* Selected excerpt *
===============

A capital raise is when the founders of a business go to investors either privately, or via the capital markets (Venture Capital and Stock markets) to inject capital to fund their next stage of growth.

Funding typically occurs in five stages, or rounds, labelled Seed, then Series A through to Series D and through to Initial Public Offering.

As a business client of Grayfords, you are in the enviable position of having access to our corporate lawyers and specialist capital markets partners to assist with not only the legal aspects of securing growth capital through to IPO, but all of this at incredibly reasonable prices.

How large are capital raises?

Precise country-specific industry data for capital raises that’s publicly available can be difficult to come by because many transactions occur amongst unlisted companies for undisclosed amounts. But there are some indicators we can point to in order to give a sense of scale.

According to the KPMG Venture Pulse 2020/21 report, Venture Capital funding continued to increase between 1 July 2020 and 1 July 2021, to a record £2 billion, up from £1.58 billion in the previous year.

Meanwhile in the US, the Venture Capital industry inked 2021 into the record books with an astounding over US$238.7 billion spread across some 12,837 investments, according to Venture Capital database Pitchbook.

Further along the funding path, according to FactSet data, 1073 companies IPO’d in 2021, raising $317 billion.

How we can help?

Series A to Series D  :

We can assist you in preparing an offer document to ensure that it complies with the relevant exemptions and contains all the information which an investor will want to see so as to ensure peace of mind to you and your investors.

Financial Services and Markets Act 2000

The Financial Services and Markets Act 2000 (FSMA) states that a person must not, in the course of business, engage in investment activity unless they are approved as an authorised person or are exempt.

===============

* Work request 1 *
For each statement, say whether it agrees with the capital raise text. Answer yes or no and quote the words of the text that decide it.
(a) Funding typically occurs in five stages.
(b) The KPMG Venture Pulse 2020/21 report shows Venture Capital funding falling between 1 July 2020 and 1 July 2021.
(c) FactSet data shows 1073 companies going public in 2021.
The capital raise text and the entries are unrelated material.

===============

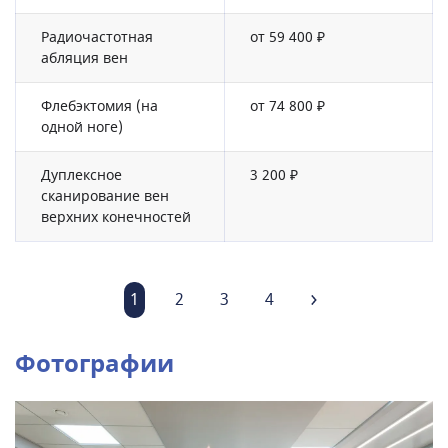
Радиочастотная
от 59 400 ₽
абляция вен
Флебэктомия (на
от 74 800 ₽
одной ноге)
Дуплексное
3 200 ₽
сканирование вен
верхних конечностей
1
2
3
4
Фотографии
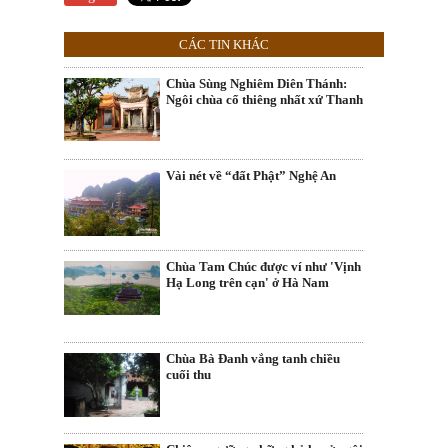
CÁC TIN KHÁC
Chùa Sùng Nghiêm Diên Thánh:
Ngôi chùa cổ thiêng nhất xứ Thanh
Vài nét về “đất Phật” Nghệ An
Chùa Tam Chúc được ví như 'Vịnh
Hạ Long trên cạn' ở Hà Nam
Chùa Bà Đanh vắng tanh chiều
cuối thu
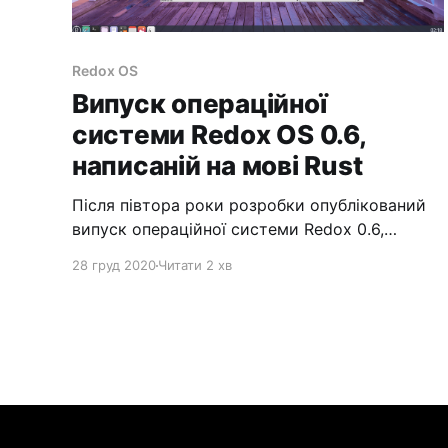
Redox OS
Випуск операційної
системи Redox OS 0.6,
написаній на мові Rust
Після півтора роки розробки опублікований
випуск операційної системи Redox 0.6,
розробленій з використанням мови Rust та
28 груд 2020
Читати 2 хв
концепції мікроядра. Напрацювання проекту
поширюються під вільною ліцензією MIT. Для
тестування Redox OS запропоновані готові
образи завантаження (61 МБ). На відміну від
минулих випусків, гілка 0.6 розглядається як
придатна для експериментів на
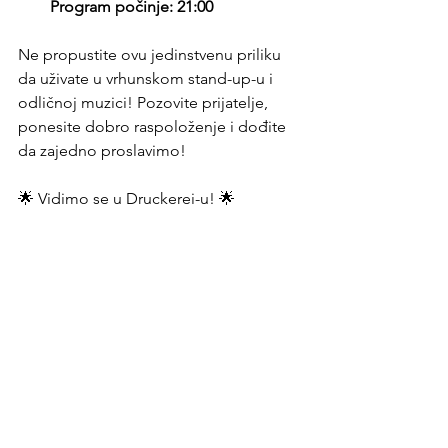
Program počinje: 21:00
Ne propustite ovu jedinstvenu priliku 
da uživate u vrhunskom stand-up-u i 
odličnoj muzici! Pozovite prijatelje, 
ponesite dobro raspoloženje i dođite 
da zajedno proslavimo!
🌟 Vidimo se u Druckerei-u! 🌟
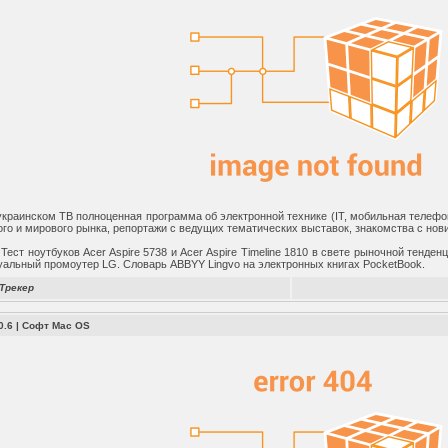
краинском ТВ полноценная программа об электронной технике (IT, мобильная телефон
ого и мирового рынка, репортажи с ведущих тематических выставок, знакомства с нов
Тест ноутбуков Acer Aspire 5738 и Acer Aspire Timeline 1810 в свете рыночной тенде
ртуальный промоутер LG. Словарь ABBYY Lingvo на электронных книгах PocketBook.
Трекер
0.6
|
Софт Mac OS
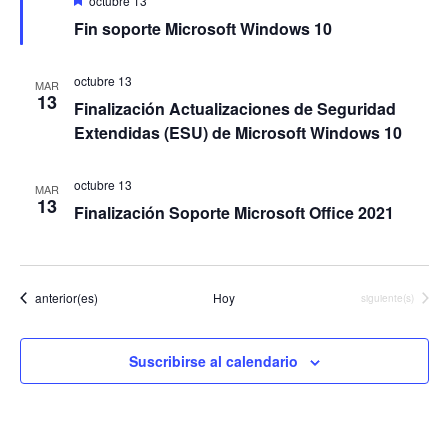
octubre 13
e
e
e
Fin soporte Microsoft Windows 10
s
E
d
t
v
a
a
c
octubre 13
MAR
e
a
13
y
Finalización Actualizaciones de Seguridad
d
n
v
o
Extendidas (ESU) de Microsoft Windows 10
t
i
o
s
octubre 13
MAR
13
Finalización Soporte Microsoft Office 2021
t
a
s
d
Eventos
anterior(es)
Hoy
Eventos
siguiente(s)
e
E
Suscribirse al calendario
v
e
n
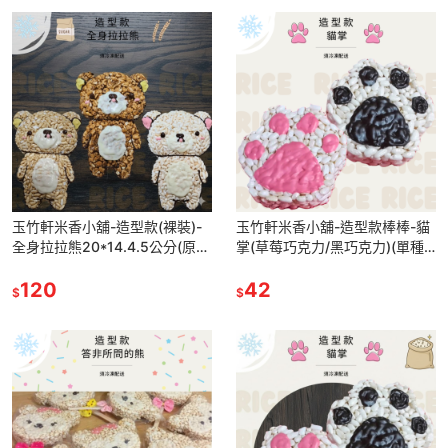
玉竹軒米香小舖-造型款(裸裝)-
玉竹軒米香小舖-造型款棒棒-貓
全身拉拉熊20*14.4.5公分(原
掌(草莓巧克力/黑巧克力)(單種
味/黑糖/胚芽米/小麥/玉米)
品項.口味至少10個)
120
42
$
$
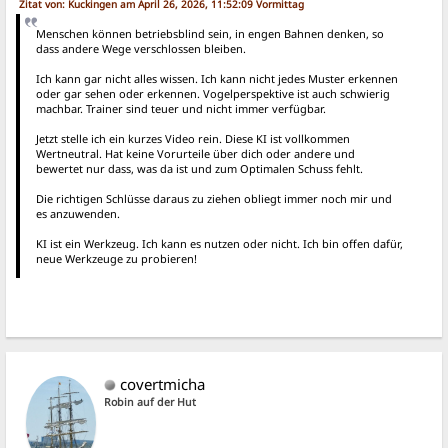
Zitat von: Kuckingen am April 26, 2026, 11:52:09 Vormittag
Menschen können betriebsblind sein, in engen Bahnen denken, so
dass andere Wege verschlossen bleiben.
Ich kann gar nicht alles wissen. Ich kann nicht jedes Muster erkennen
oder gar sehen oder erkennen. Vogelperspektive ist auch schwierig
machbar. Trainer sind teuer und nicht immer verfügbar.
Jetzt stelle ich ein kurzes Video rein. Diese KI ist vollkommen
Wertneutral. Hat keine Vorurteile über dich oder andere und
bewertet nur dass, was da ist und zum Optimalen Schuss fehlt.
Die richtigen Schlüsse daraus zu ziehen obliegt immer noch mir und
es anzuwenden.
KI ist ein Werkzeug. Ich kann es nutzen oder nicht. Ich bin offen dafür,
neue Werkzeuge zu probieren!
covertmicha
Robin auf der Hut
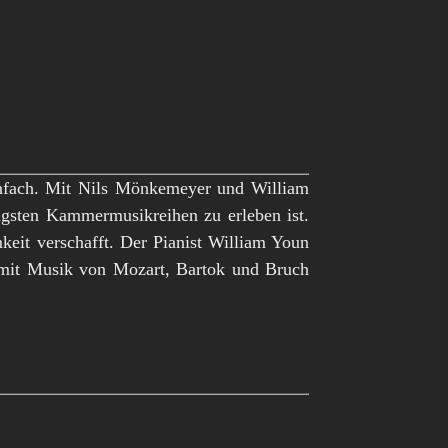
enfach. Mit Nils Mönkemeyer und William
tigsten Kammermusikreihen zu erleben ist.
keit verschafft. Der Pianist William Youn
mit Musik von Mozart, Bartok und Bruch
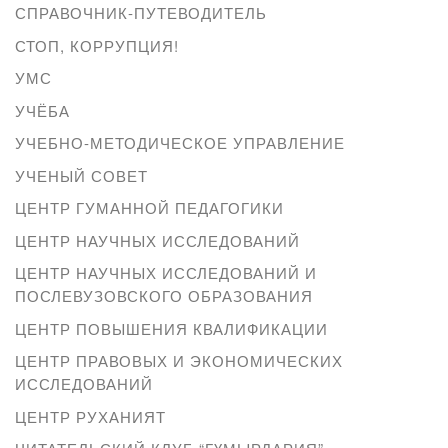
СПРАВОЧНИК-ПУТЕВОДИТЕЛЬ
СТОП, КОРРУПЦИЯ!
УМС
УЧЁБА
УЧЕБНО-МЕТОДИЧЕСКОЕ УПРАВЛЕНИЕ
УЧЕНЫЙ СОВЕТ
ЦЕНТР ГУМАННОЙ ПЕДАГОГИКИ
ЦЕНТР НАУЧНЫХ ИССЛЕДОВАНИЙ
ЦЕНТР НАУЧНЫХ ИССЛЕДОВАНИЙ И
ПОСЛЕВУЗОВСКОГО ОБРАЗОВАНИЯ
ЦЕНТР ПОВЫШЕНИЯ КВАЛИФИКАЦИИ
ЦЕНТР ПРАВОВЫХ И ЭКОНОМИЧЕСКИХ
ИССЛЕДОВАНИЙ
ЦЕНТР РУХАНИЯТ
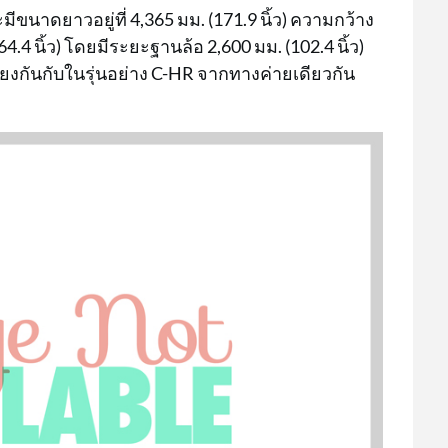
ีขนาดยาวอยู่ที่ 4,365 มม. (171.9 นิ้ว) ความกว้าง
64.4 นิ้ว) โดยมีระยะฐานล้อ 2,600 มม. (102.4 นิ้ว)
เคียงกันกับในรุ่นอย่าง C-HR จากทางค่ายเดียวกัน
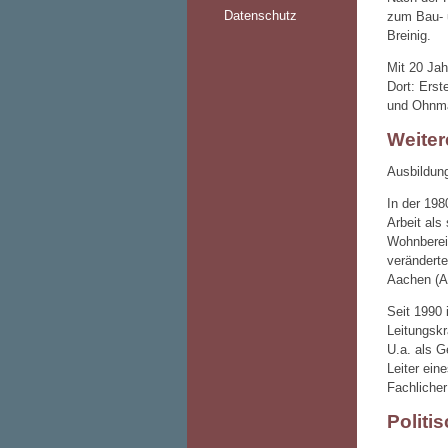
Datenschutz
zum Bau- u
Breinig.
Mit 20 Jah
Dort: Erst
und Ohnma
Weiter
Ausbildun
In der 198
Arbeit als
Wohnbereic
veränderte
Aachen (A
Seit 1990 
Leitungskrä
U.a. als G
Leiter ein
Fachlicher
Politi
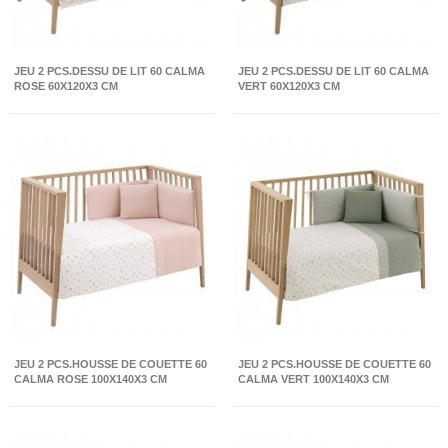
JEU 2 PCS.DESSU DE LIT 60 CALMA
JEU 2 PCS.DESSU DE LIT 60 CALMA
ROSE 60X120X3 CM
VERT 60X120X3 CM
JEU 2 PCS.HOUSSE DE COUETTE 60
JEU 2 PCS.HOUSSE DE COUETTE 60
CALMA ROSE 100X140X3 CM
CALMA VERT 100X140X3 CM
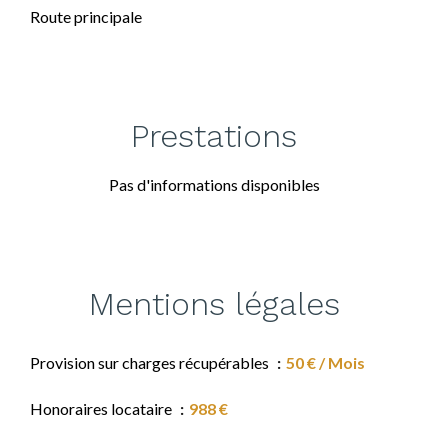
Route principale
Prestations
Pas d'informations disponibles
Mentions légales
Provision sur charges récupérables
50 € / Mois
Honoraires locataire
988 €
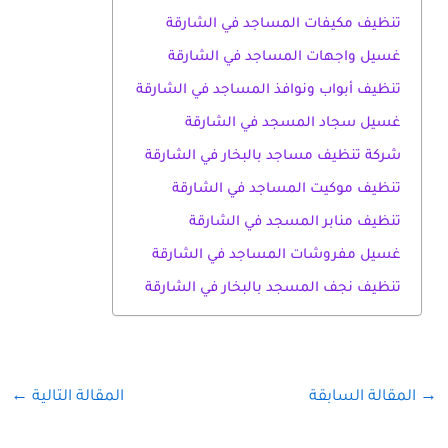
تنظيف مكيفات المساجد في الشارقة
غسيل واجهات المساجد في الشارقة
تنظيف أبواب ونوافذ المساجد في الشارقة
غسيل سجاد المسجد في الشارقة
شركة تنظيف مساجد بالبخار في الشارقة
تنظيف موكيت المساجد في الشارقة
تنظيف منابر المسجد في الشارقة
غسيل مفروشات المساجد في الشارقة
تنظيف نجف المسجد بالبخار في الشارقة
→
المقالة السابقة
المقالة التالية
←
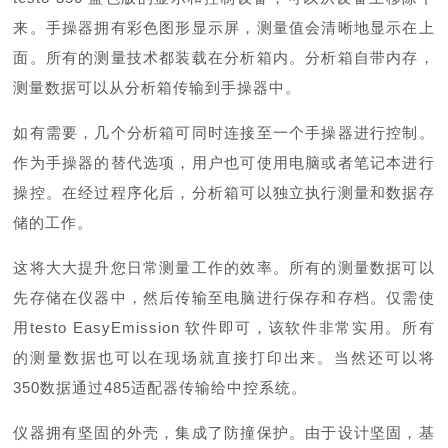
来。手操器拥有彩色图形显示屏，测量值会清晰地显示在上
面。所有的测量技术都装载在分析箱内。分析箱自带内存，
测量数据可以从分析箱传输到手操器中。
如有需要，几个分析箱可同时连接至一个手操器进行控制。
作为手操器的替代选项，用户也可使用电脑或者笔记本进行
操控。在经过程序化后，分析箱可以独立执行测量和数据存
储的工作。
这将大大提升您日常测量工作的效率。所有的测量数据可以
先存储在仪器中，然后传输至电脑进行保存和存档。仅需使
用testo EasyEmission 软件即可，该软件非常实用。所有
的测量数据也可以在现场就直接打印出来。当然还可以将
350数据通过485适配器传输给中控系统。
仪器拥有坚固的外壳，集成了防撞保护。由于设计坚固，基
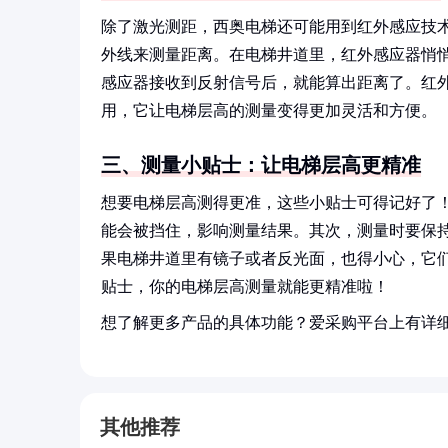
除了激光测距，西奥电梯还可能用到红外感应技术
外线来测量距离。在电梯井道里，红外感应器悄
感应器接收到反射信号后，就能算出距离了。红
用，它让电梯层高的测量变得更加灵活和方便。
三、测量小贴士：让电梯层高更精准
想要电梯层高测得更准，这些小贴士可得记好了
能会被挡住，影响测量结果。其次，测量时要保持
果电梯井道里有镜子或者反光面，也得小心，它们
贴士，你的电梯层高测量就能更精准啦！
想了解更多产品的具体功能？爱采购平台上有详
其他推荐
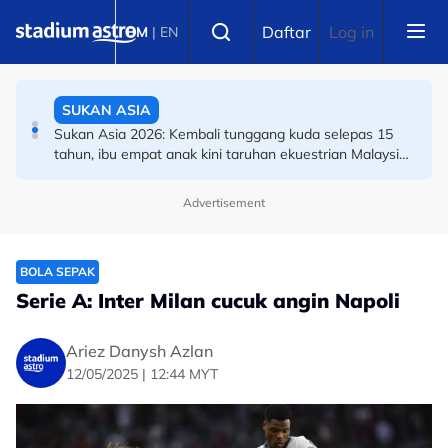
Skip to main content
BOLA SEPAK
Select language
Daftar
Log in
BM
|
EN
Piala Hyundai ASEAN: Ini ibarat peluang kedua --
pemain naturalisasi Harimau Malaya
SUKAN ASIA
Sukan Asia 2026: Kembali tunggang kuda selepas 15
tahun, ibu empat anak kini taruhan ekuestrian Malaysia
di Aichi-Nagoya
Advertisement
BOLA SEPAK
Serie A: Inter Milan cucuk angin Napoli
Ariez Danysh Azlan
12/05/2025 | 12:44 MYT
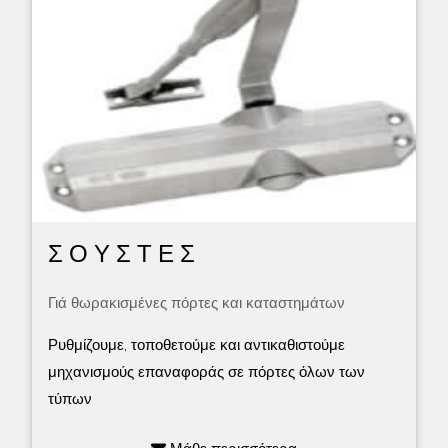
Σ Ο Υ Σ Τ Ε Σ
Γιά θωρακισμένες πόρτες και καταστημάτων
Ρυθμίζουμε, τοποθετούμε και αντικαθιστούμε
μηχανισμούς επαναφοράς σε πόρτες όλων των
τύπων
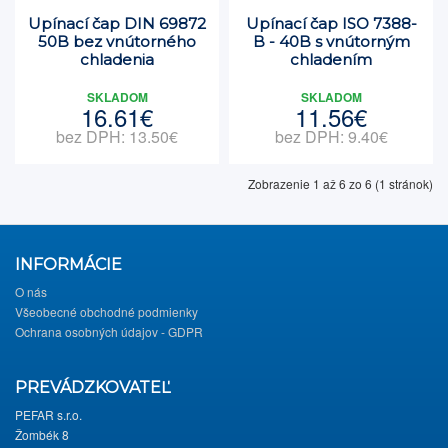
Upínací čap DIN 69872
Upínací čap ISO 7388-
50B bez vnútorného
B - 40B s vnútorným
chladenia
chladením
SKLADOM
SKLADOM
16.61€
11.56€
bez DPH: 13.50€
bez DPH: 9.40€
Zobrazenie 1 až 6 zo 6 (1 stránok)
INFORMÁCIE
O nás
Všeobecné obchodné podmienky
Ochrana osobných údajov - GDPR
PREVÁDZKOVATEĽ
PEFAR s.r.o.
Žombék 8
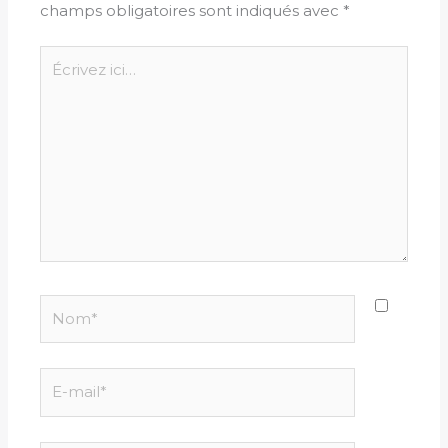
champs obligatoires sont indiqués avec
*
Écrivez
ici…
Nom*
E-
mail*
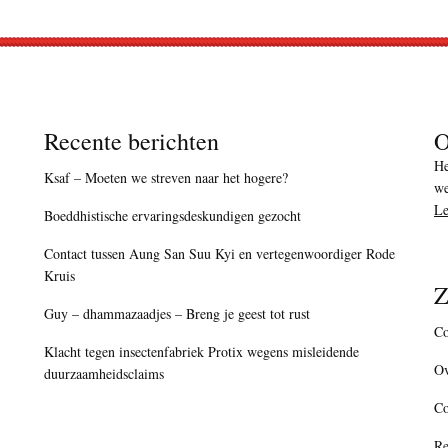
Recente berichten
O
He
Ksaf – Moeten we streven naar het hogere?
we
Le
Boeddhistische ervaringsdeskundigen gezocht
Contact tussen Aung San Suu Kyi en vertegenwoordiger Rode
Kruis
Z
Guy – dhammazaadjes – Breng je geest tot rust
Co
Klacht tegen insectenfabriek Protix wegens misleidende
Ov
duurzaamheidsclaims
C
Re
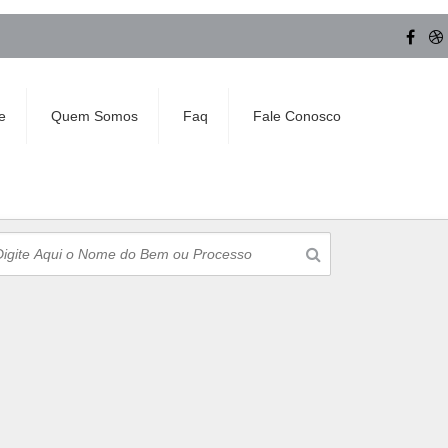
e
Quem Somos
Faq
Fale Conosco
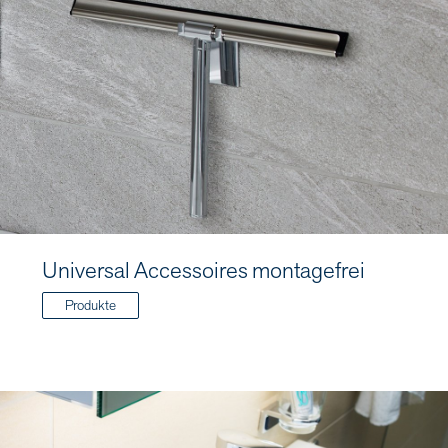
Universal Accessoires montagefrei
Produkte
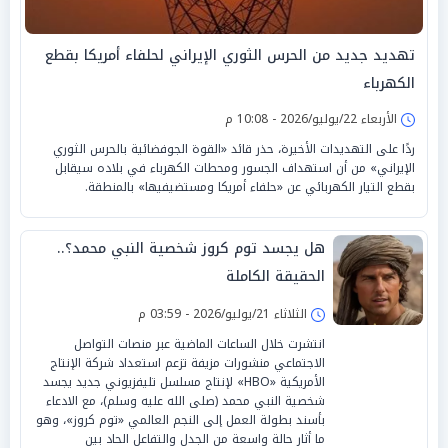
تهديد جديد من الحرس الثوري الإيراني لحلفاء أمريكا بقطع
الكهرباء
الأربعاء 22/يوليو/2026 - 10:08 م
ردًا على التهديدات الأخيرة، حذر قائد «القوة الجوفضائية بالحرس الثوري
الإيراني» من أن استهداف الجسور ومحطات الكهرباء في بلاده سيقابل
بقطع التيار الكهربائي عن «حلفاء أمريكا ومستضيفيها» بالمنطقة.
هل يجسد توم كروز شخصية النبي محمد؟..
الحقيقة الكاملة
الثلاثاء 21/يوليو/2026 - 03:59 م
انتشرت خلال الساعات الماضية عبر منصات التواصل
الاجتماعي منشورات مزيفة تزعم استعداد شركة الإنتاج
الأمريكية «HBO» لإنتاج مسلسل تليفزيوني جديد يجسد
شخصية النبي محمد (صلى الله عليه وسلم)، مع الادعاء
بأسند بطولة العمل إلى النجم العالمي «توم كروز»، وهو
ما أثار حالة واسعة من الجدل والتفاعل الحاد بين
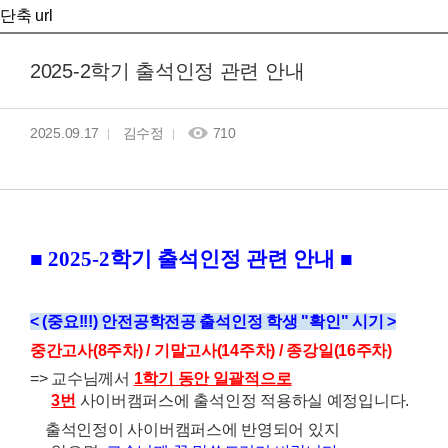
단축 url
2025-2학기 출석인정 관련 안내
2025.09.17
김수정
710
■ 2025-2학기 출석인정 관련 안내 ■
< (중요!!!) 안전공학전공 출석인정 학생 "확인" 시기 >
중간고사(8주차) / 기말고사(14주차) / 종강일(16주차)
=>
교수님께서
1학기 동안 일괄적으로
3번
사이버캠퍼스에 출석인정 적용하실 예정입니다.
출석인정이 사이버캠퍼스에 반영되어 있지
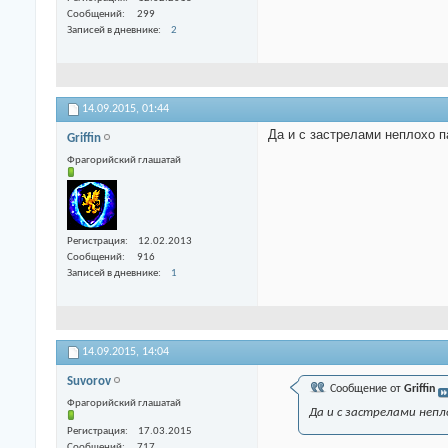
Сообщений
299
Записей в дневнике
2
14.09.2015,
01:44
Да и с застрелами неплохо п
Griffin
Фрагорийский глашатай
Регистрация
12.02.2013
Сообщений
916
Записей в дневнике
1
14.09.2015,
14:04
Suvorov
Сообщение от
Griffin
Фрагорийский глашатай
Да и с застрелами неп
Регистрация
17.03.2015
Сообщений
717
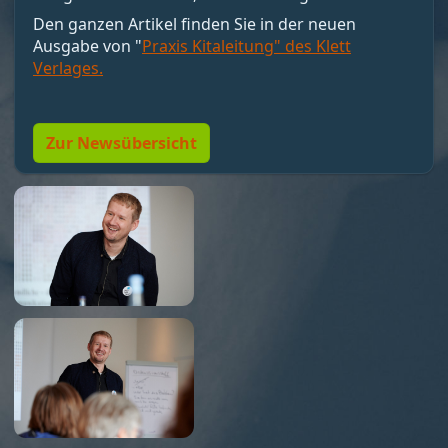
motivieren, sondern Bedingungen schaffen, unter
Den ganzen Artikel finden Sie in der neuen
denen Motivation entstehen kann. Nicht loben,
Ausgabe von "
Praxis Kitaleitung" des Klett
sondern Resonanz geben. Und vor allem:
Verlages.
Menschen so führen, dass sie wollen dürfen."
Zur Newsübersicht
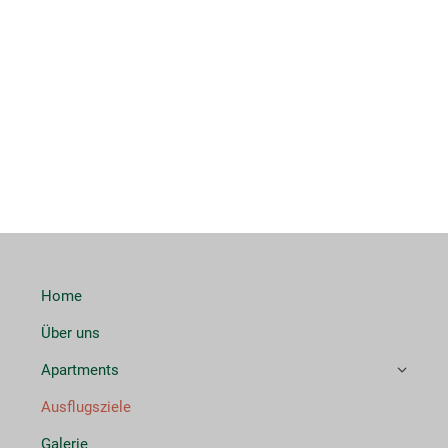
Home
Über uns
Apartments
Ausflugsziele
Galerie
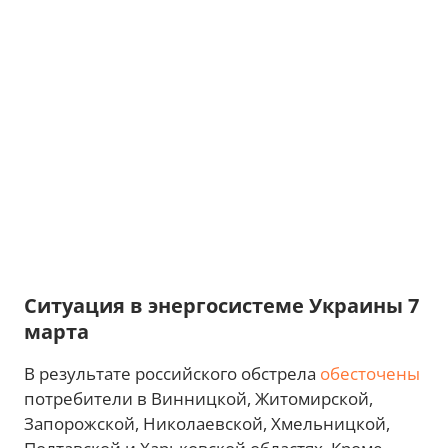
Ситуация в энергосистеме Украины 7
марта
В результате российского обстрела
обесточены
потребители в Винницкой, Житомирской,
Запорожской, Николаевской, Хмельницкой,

===============

* Work request 2 *
Filter the entries and copy every line that contains the string "النبي".

* Written reply 1 *
(a) Yes: "Funding typically occurs in five stages, or rounds"
(b) No: "continued to increase between 1 July 2020 and 1 July 2021, to a record £2 billion"
(c) Yes: "1073 companies IPO’d in 2021, raising $317 billion"

* Written reply 2 *
هل يجسد توم كروز شخصية النبي محمد؟..
شخصية النبي محمد (صلى الله عليه وسلم)، مع الادعاء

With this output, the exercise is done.